Missoulian editorial |  Thursday, June 3, 2010

Let's take a page from the Blackfoot Challenge, and start with the 80/20 rule.

That, as explained by Ovando rancher David Mannix at a high-profile conservation-minded meeting this week, means first talking about the issues on which we can all agree, which typically covers about 80 percent of the discussion, before tackling the more contentious issues - that last 20 percent.

So here is what we can all agree on, the big stuff: That the Rocky Mountain Front is a unique place, both within Montana and to the wider world; that it is one of the last largest swaths of untouched land in the state; that it has been and is currently under threat; and that it warrants protection.
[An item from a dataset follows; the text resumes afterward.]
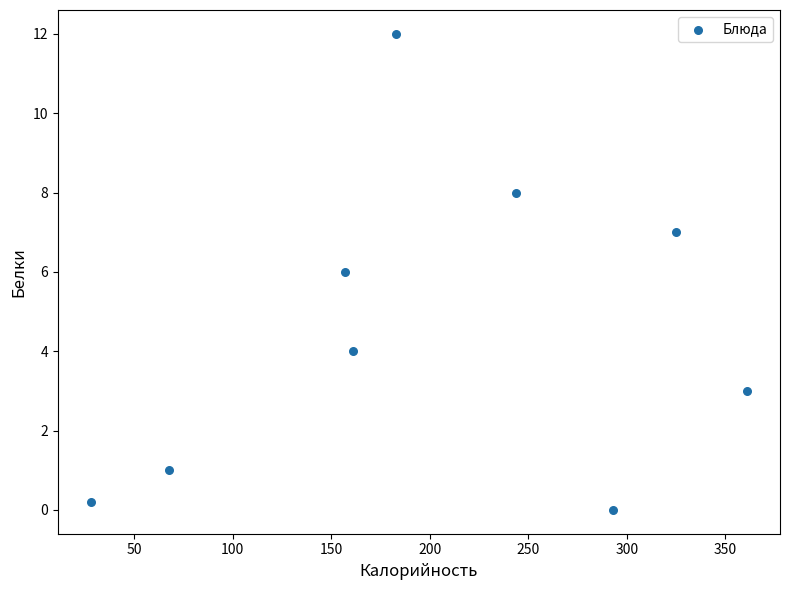

What is the average Y value?

4.6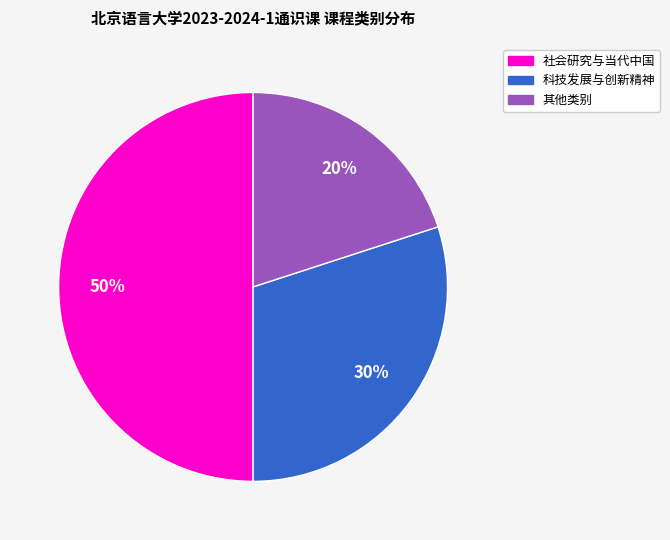

Approximately how many times larger is the value at 其他类别 compared to 科技发展与创新精神?

0.7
Fortunately for all of us, the remaining kinks of disagreement over how best to go about protecting the Front have been ironed out - thanks to the ongoing collaboration of local private landowners, public land managers, conservationists and many others for many years. Draft legislation backed by a group called the Coalition to Protect the Rocky Mountain Front, has been readied and offered to the people of Montana for review in a series of statewide public meetings.

It now awaits only a champion in Congress. And the sooner one steps forward, the better.
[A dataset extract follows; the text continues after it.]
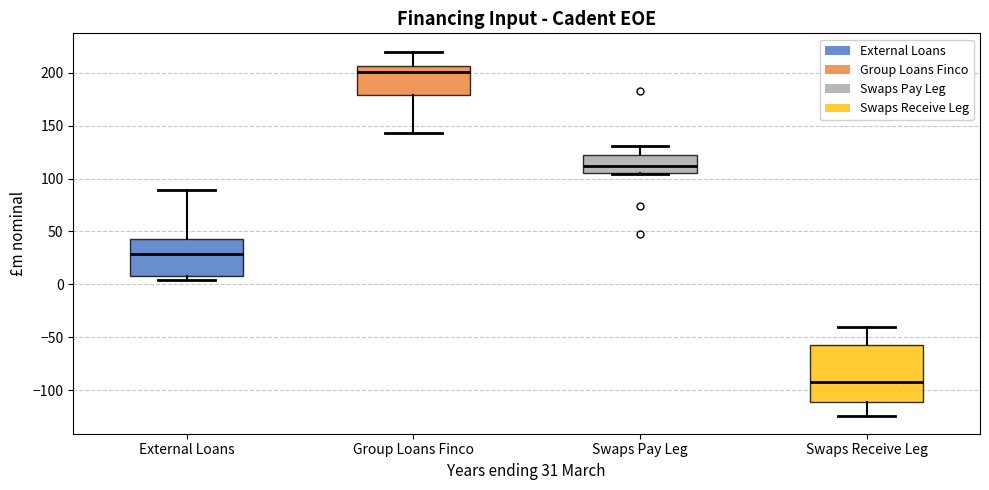

Reading left to right, read every box against the y-axis: the position of its median line, the range the box covers, and the ends of its whiskers. The values are not printed on the chart, so give them approximately, as read against the axis.

External Loans: median 30, box 5 to 45, whiskers 5 (just below the box's lower edge) to 90
Group Loans Finco: median 200, box 180 to 205, whiskers 145 to 220
Swaps Pay Leg: median 110, box 105 to 120, whiskers 105 to 130
Swaps Receive Leg: median -95, box -110 to -55, whiskers -125 to -40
Once the Heritage Act is approved, all current uses and protections on the Front will be locked into place. About 86,000 acres of wilderness will be added to the Bob Marshall, Great Bear and Scapegoat wilderness areas, and protections will be added to more than 300,000 acres of roadless areas. The proposal also provides $200,000 a year to establish and oversee a specially designated weed-management area.

See? The hard part has already been resolved. The coalition has brought a diverse group of stakeholders to the table to adjust a weed-management boundary here and tweak an acre of wilderness there - and then brought them back to the table again and again, until all parties were satisfied.
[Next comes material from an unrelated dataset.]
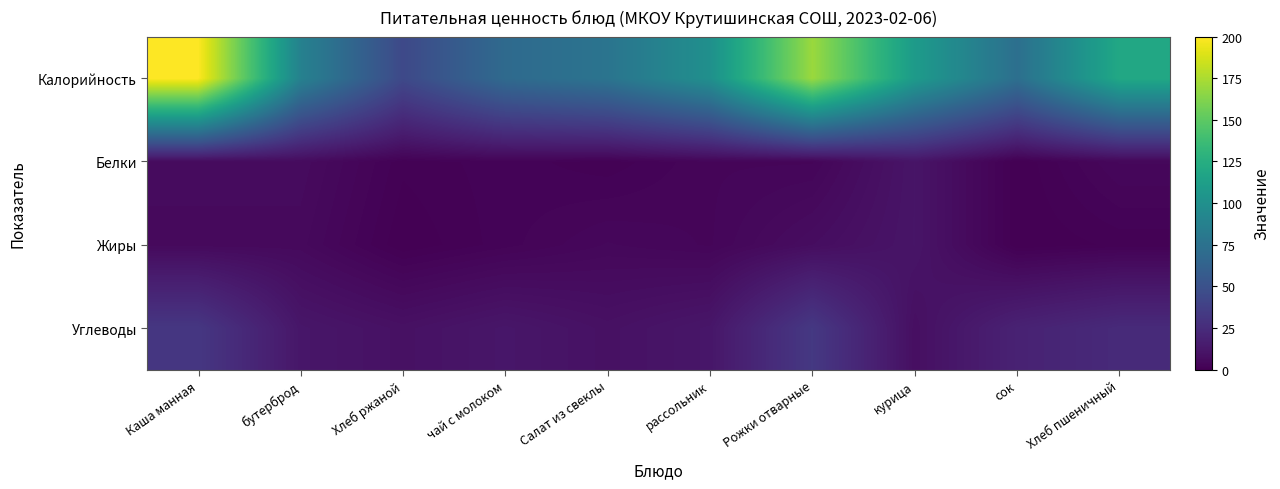

List the series in order of their peak value, highest first.

Калорийность, Углеводы, Белки, Жиры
In fact, in many ways the Rocky Mountain Front Heritage Act is a less controversial proposal than some of the other plans offered to Montanans in recent months - among them U.S. Sen. Jon Tester's Forest Jobs and Recreation Act, which is primarily based on the results of the Beaverhead-Deerlodge Partnership, the Blackfoot-Clearwater Stewardship Project and the Yaak Valley's Three Rivers Challenge.

Now, the only real danger facing the proposed Rocky Mountain Front Heritage Act is that, competing for attention with the crowd of more heavily disputed land management efforts, it might get put on the back burner.

There is no reason to wait, and every reason to get this legislation into place now.

Contact our U.S. Sens. Max Baucus and Jon Tester, and U.S. Rep. Denny Rehberg, and tell them so.